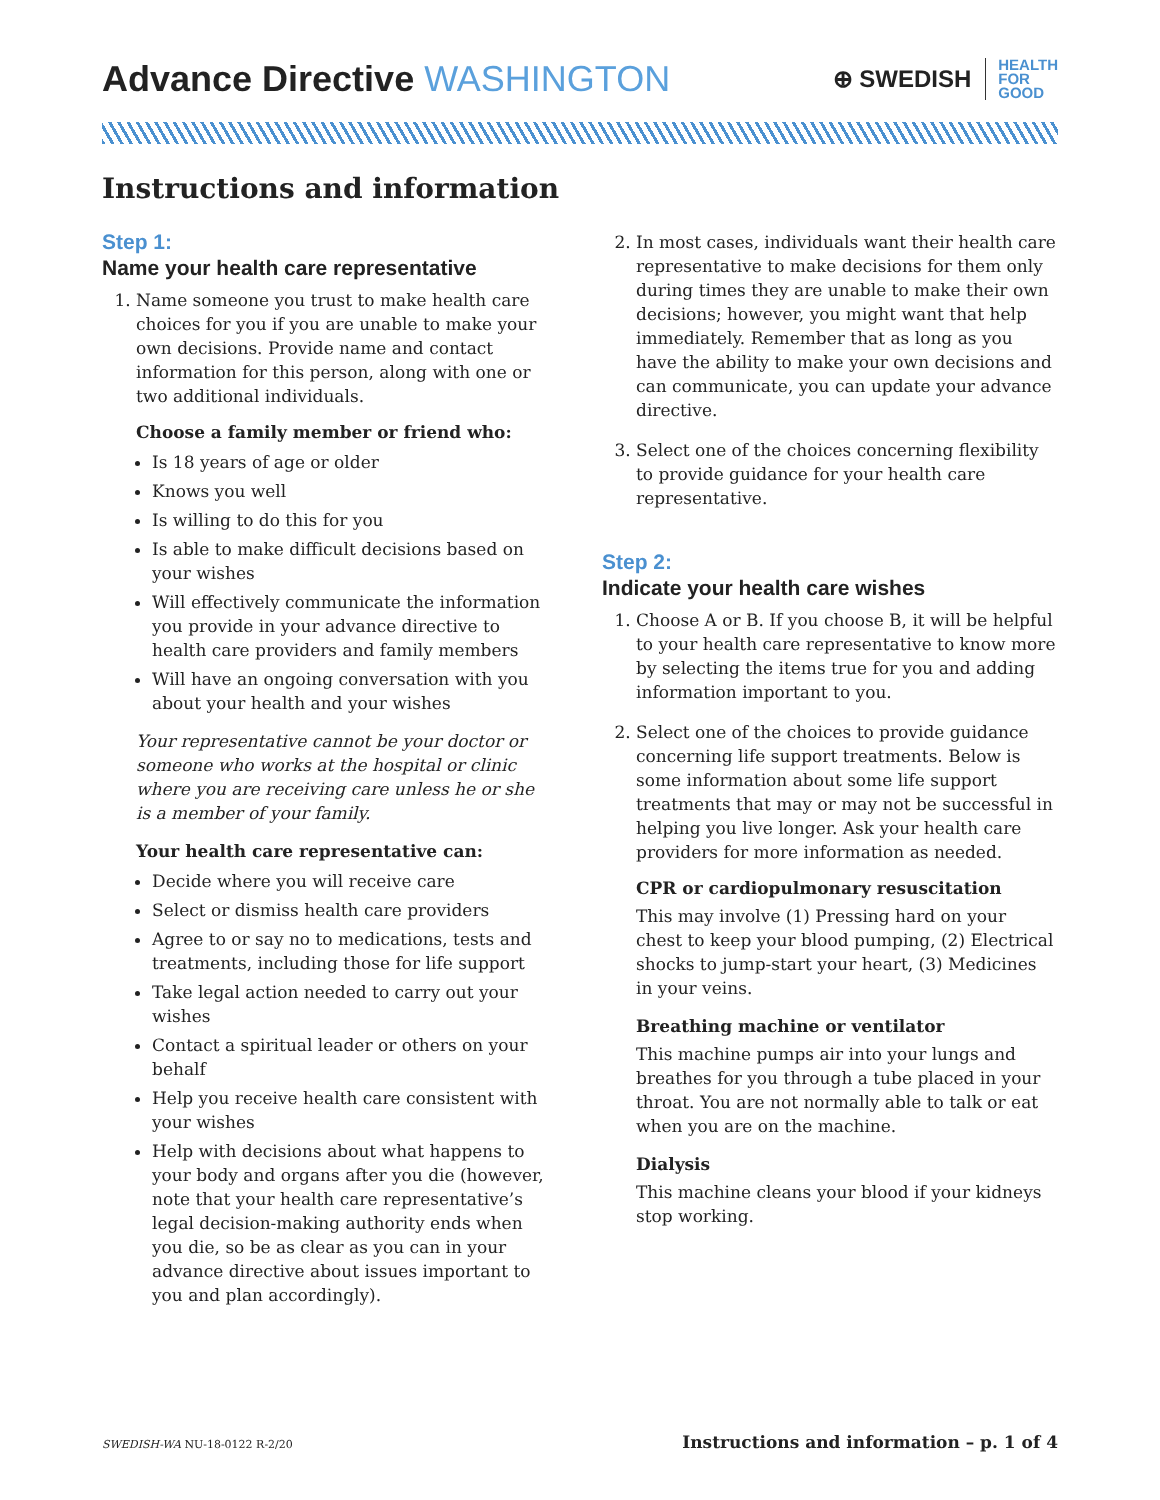Advance Directive WASHINGTON
⊕ SWEDISH
HEALTH
FOR
GOOD
Instructions and information
Step 1:
Name your health care representative
1. Name someone you trust to make health care choices for you if you are unable to make your own decisions. Provide name and contact information for this person, along with one or two additional individuals.
Choose a family member or friend who:
Is 18 years of age or older
Knows you well
Is willing to do this for you
Is able to make difficult decisions based on your wishes
Will effectively communicate the information you provide in your advance directive to health care providers and family members
Will have an ongoing conversation with you about your health and your wishes
Your representative cannot be your doctor or someone who works at the hospital or clinic where you are receiving care unless he or she is a member of your family.
Your health care representative can:
Decide where you will receive care
Select or dismiss health care providers
Agree to or say no to medications, tests and treatments, including those for life support
Take legal action needed to carry out your wishes
Contact a spiritual leader or others on your behalf
Help you receive health care consistent with your wishes
Help with decisions about what happens to your body and organs after you die (however, note that your health care representative’s legal decision-making authority ends when you die, so be as clear as you can in your advance directive about issues important to you and plan accordingly).
2. In most cases, individuals want their health care representative to make decisions for them only during times they are unable to make their own decisions; however, you might want that help immediately. Remember that as long as you have the ability to make your own decisions and can communicate, you can update your advance directive.
3. Select one of the choices concerning flexibility to provide guidance for your health care representative.
Step 2:
Indicate your health care wishes
1. Choose A or B. If you choose B, it will be helpful to your health care representative to know more by selecting the items true for you and adding information important to you.
2. Select one of the choices to provide guidance concerning life support treatments. Below is some information about some life support treatments that may or may not be successful in helping you live longer. Ask your health care providers for more information as needed.
CPR or cardiopulmonary resuscitation
This may involve (1) Pressing hard on your chest to keep your blood pumping, (2) Electrical shocks to jump-start your heart, (3) Medicines in your veins.
Breathing machine or ventilator
This machine pumps air into your lungs and breathes for you through a tube placed in your throat. You are not normally able to talk or eat when you are on the machine.
Dialysis
This machine cleans your blood if your kidneys stop working.
SWEDISH-WA NU-18-0122 R-2/20 Instructions and information – p. 1 of 4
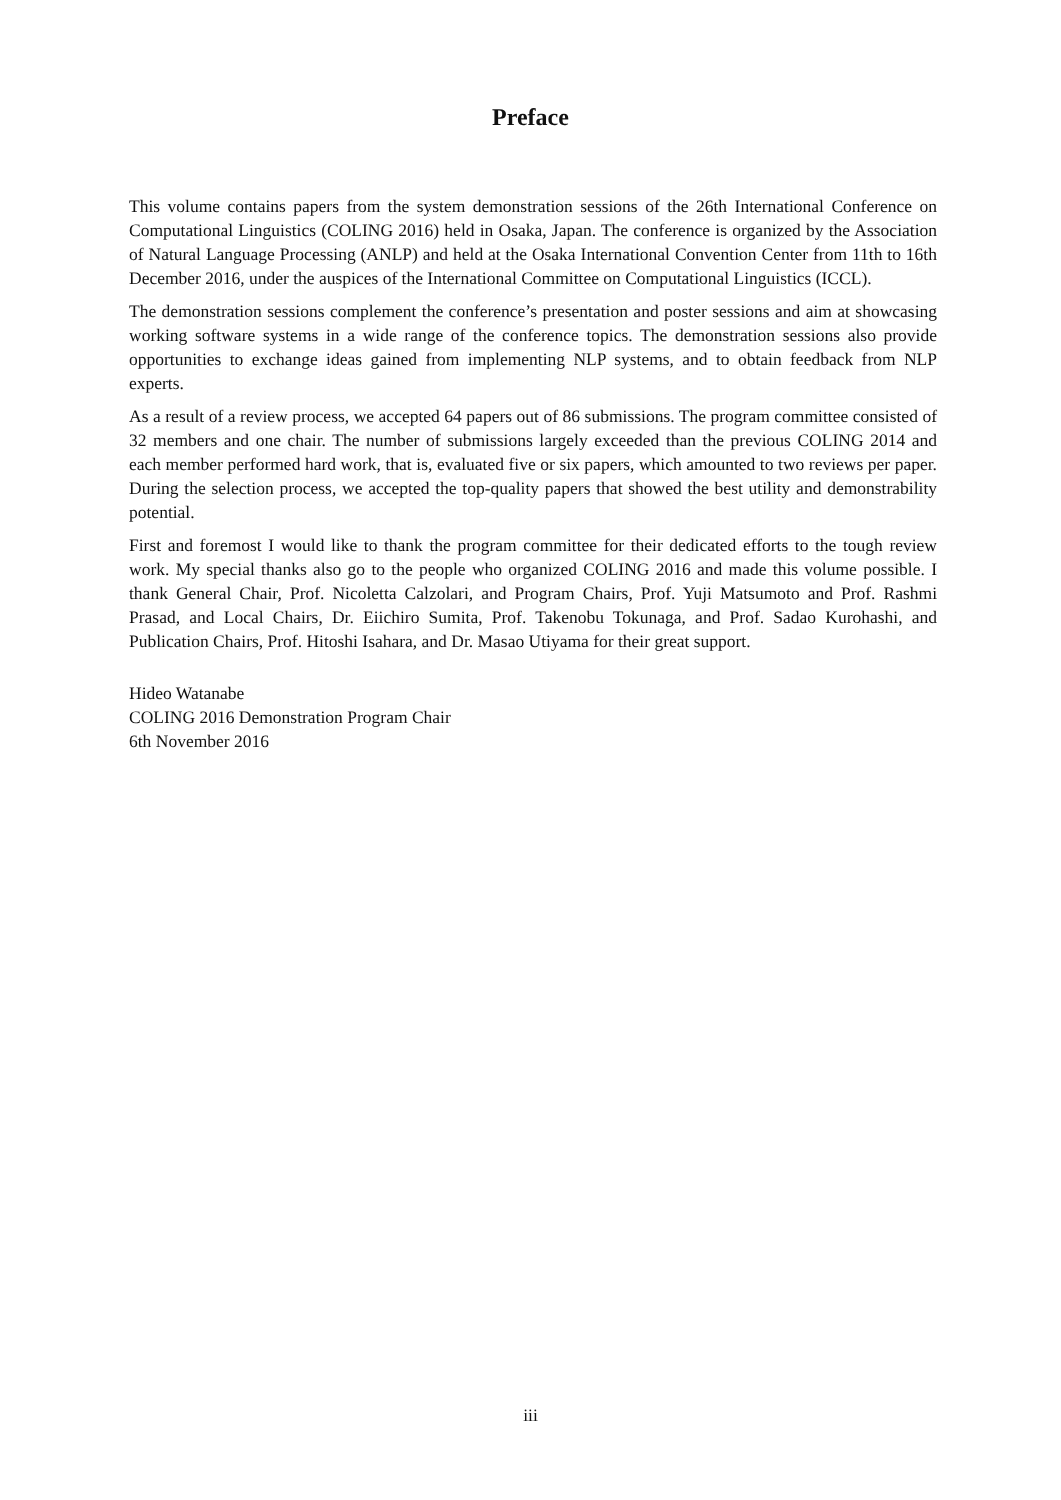Preface
This volume contains papers from the system demonstration sessions of the 26th International Conference on Computational Linguistics (COLING 2016) held in Osaka, Japan. The conference is organized by the Association of Natural Language Processing (ANLP) and held at the Osaka International Convention Center from 11th to 16th December 2016, under the auspices of the International Committee on Computational Linguistics (ICCL).
The demonstration sessions complement the conference’s presentation and poster sessions and aim at showcasing working software systems in a wide range of the conference topics. The demonstration sessions also provide opportunities to exchange ideas gained from implementing NLP systems, and to obtain feedback from NLP experts.
As a result of a review process, we accepted 64 papers out of 86 submissions. The program committee consisted of 32 members and one chair. The number of submissions largely exceeded than the previous COLING 2014 and each member performed hard work, that is, evaluated five or six papers, which amounted to two reviews per paper. During the selection process, we accepted the top-quality papers that showed the best utility and demonstrability potential.
First and foremost I would like to thank the program committee for their dedicated efforts to the tough review work. My special thanks also go to the people who organized COLING 2016 and made this volume possible. I thank General Chair, Prof. Nicoletta Calzolari, and Program Chairs, Prof. Yuji Matsumoto and Prof. Rashmi Prasad, and Local Chairs, Dr. Eiichiro Sumita, Prof. Takenobu Tokunaga, and Prof. Sadao Kurohashi, and Publication Chairs, Prof. Hitoshi Isahara, and Dr. Masao Utiyama for their great support.
Hideo Watanabe
COLING 2016 Demonstration Program Chair
6th November 2016
iii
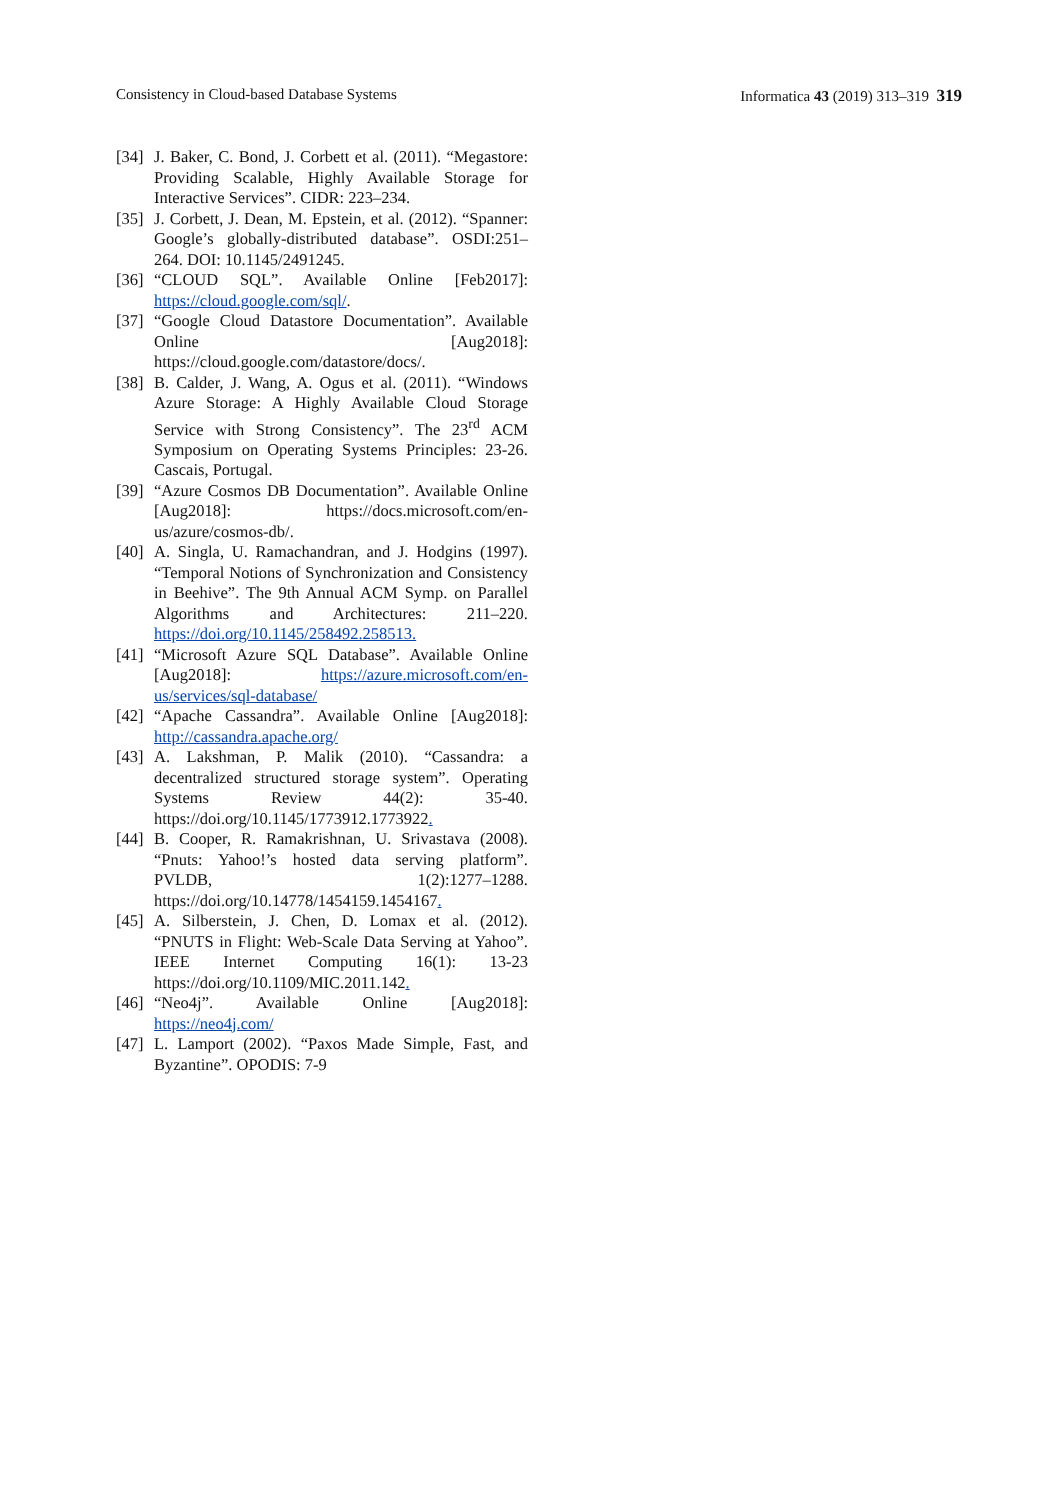Consistency in Cloud-based Database Systems Informatica 43 (2019) 313–319 319
[34] J. Baker, C. Bond, J. Corbett et al. (2011). “Megastore: Providing Scalable, Highly Available Storage for Interactive Services”. CIDR: 223–234.
[35] J. Corbett, J. Dean, M. Epstein, et al. (2012). “Spanner: Google’s globally-distributed database”. OSDI:251–264. DOI: 10.1145/2491245.
[36] “CLOUD SQL”. Available Online [Feb2017]: https://cloud.google.com/sql/.
[37] “Google Cloud Datastore Documentation”. Available Online [Aug2018]: https://cloud.google.com/datastore/docs/.
[38] B. Calder, J. Wang, A. Ogus et al. (2011). “Windows Azure Storage: A Highly Available Cloud Storage Service with Strong Consistency”. The 23<sup>rd</sup> ACM Symposium on Operating Systems Principles: 23-26. Cascais, Portugal.
[39] “Azure Cosmos DB Documentation”. Available Online [Aug2018]: https://docs.microsoft.com/en-us/azure/cosmos-db/.
[40] A. Singla, U. Ramachandran, and J. Hodgins (1997). “Temporal Notions of Synchronization and Consistency in Beehive”. The 9th Annual ACM Symp. on Parallel Algorithms and Architectures: 211–220. https://doi.org/10.1145/258492.258513.
[41] “Microsoft Azure SQL Database”. Available Online [Aug2018]: https://azure.microsoft.com/en-us/services/sql-database/
[42] “Apache Cassandra”. Available Online [Aug2018]: http://cassandra.apache.org/
[43] A. Lakshman, P. Malik (2010). “Cassandra: a decentralized structured storage system”. Operating Systems Review 44(2): 35-40. https://doi.org/10.1145/1773912.1773922.
[44] B. Cooper, R. Ramakrishnan, U. Srivastava (2008). “Pnuts: Yahoo!’s hosted data serving platform”. PVLDB, 1(2):1277–1288. https://doi.org/10.14778/1454159.1454167.
[45] A. Silberstein, J. Chen, D. Lomax et al. (2012). “PNUTS in Flight: Web-Scale Data Serving at Yahoo”. IEEE Internet Computing 16(1): 13-23 https://doi.org/10.1109/MIC.2011.142.
[46] “Neo4j”. Available Online [Aug2018]: https://neo4j.com/
[47] L. Lamport (2002). “Paxos Made Simple, Fast, and Byzantine”. OPODIS: 7-9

···

### GOAL OF THE EXERCISE
The output should be the material above, copied exactly, without its pictures.

### SOLUTION BELOW
Advance Directive WASHINGTON
⊕ SWEDISH
HEALTH
FOR
GOOD
Instructions and information
Step 1:
Name your health care representative
1. Name someone you trust to make health care choices for you if you are unable to make your own decisions. Provide name and contact information for this person, along with one or two additional individuals.
Choose a family member or friend who:
Is 18 years of age or older
Knows you well
Is willing to do this for you
Is able to make difficult decisions based on your wishes
Will effectively communicate the information you provide in your advance directive to health care providers and family members
Will have an ongoing conversation with you about your health and your wishes
Your representative cannot be your doctor or someone who works at the hospital or clinic where you are receiving care unless he or she is a member of your family.
Your health care representative can:
Decide where you will receive care
Select or dismiss health care providers
Agree to or say no to medications, tests and treatments, including those for life support
Take legal action needed to carry out your wishes
Contact a spiritual leader or others on your behalf
Help you receive health care consistent with your wishes
Help with decisions about what happens to your body and organs after you die (however, note that your health care representative’s legal decision-making authority ends when you die, so be as clear as you can in your advance directive about issues important to you and plan accordingly).
2. In most cases, individuals want their health care representative to make decisions for them only during times they are unable to make their own decisions; however, you might want that help immediately. Remember that as long as you have the ability to make your own decisions and can communicate, you can update your advance directive.
3. Select one of the choices concerning flexibility to provide guidance for your health care representative.
Step 2:
Indicate your health care wishes
1. Choose A or B. If you choose B, it will be helpful to your health care representative to know more by selecting the items true for you and adding information important to you.
2. Select one of the choices to provide guidance concerning life support treatments. Below is some information about some life support treatments that may or may not be successful in helping you live longer. Ask your health care providers for more information as needed.
CPR or cardiopulmonary resuscitation
This may involve (1) Pressing hard on your chest to keep your blood pumping, (2) Electrical shocks to jump-start your heart, (3) Medicines in your veins.
Breathing machine or ventilator
This machine pumps air into your lungs and breathes for you through a tube placed in your throat. You are not normally able to talk or eat when you are on the machine.
Dialysis
This machine cleans your blood if your kidneys stop working.
SWEDISH-WA NU-18-0122 R-2/20 Instructions and information – p. 1 of 4
Preface
This volume contains papers from the system demonstration sessions of the 26th International Conference on Computational Linguistics (COLING 2016) held in Osaka, Japan. The conference is organized by the Association of Natural Language Processing (ANLP) and held at the Osaka International Convention Center from 11th to 16th December 2016, under the auspices of the International Committee on Computational Linguistics (ICCL).
The demonstration sessions complement the conference’s presentation and poster sessions and aim at showcasing working software systems in a wide range of the conference topics. The demonstration sessions also provide opportunities to exchange ideas gained from implementing NLP systems, and to obtain feedback from NLP experts.
As a result of a review process, we accepted 64 papers out of 86 submissions. The program committee consisted of 32 members and one chair. The number of submissions largely exceeded than the previous COLING 2014 and each member performed hard work, that is, evaluated five or six papers, which amounted to two reviews per paper. During the selection process, we accepted the top-quality papers that showed the best utility and demonstrability potential.
First and foremost I would like to thank the program committee for their dedicated efforts to the tough review work. My special thanks also go to the people who organized COLING 2016 and made this volume possible. I thank General Chair, Prof. Nicoletta Calzolari, and Program Chairs, Prof. Yuji Matsumoto and Prof. Rashmi Prasad, and Local Chairs, Dr. Eiichiro Sumita, Prof. Takenobu Tokunaga, and Prof. Sadao Kurohashi, and Publication Chairs, Prof. Hitoshi Isahara, and Dr. Masao Utiyama for their great support.
Hideo Watanabe
COLING 2016 Demonstration Program Chair
6th November 2016
iii
Consistency in Cloud-based Database Systems Informatica 43 (2019) 313–319 319
[34] J. Baker, C. Bond, J. Corbett et al. (2011). “Megastore: Providing Scalable, Highly Available Storage for Interactive Services”. CIDR: 223–234.
[35] J. Corbett, J. Dean, M. Epstein, et al. (2012). “Spanner: Google’s globally-distributed database”. OSDI:251–264. DOI: 10.1145/2491245.
[36] “CLOUD SQL”. Available Online [Feb2017]: https://cloud.google.com/sql/.
[37] “Google Cloud Datastore Documentation”. Available Online [Aug2018]: https://cloud.google.com/datastore/docs/.
[38] B. Calder, J. Wang, A. Ogus et al. (2011). “Windows Azure Storage: A Highly Available Cloud Storage Service with Strong Consistency”. The 23<sup>rd</sup> ACM Symposium on Operating Systems Principles: 23-26. Cascais, Portugal.
[39] “Azure Cosmos DB Documentation”. Available Online [Aug2018]: https://docs.microsoft.com/en-us/azure/cosmos-db/.
[40] A. Singla, U. Ramachandran, and J. Hodgins (1997). “Temporal Notions of Synchronization and Consistency in Beehive”. The 9th Annual ACM Symp. on Parallel Algorithms and Architectures: 211–220. https://doi.org/10.1145/258492.258513.
[41] “Microsoft Azure SQL Database”. Available Online [Aug2018]: https://azure.microsoft.com/en-us/services/sql-database/
[42] “Apache Cassandra”. Available Online [Aug2018]: http://cassandra.apache.org/
[43] A. Lakshman, P. Malik (2010). “Cassandra: a decentralized structured storage system”. Operating Systems Review 44(2): 35-40. https://doi.org/10.1145/1773912.1773922.
[44] B. Cooper, R. Ramakrishnan, U. Srivastava (2008). “Pnuts: Yahoo!’s hosted data serving platform”. PVLDB, 1(2):1277–1288. https://doi.org/10.14778/1454159.1454167.
[45] A. Silberstein, J. Chen, D. Lomax et al. (2012). “PNUTS in Flight: Web-Scale Data Serving at Yahoo”. IEEE Internet Computing 16(1): 13-23 https://doi.org/10.1109/MIC.2011.142.
[46] “Neo4j”. Available Online [Aug2018]: https://neo4j.com/
[47] L. Lamport (2002). “Paxos Made Simple, Fast, and Byzantine”. OPODIS: 7-9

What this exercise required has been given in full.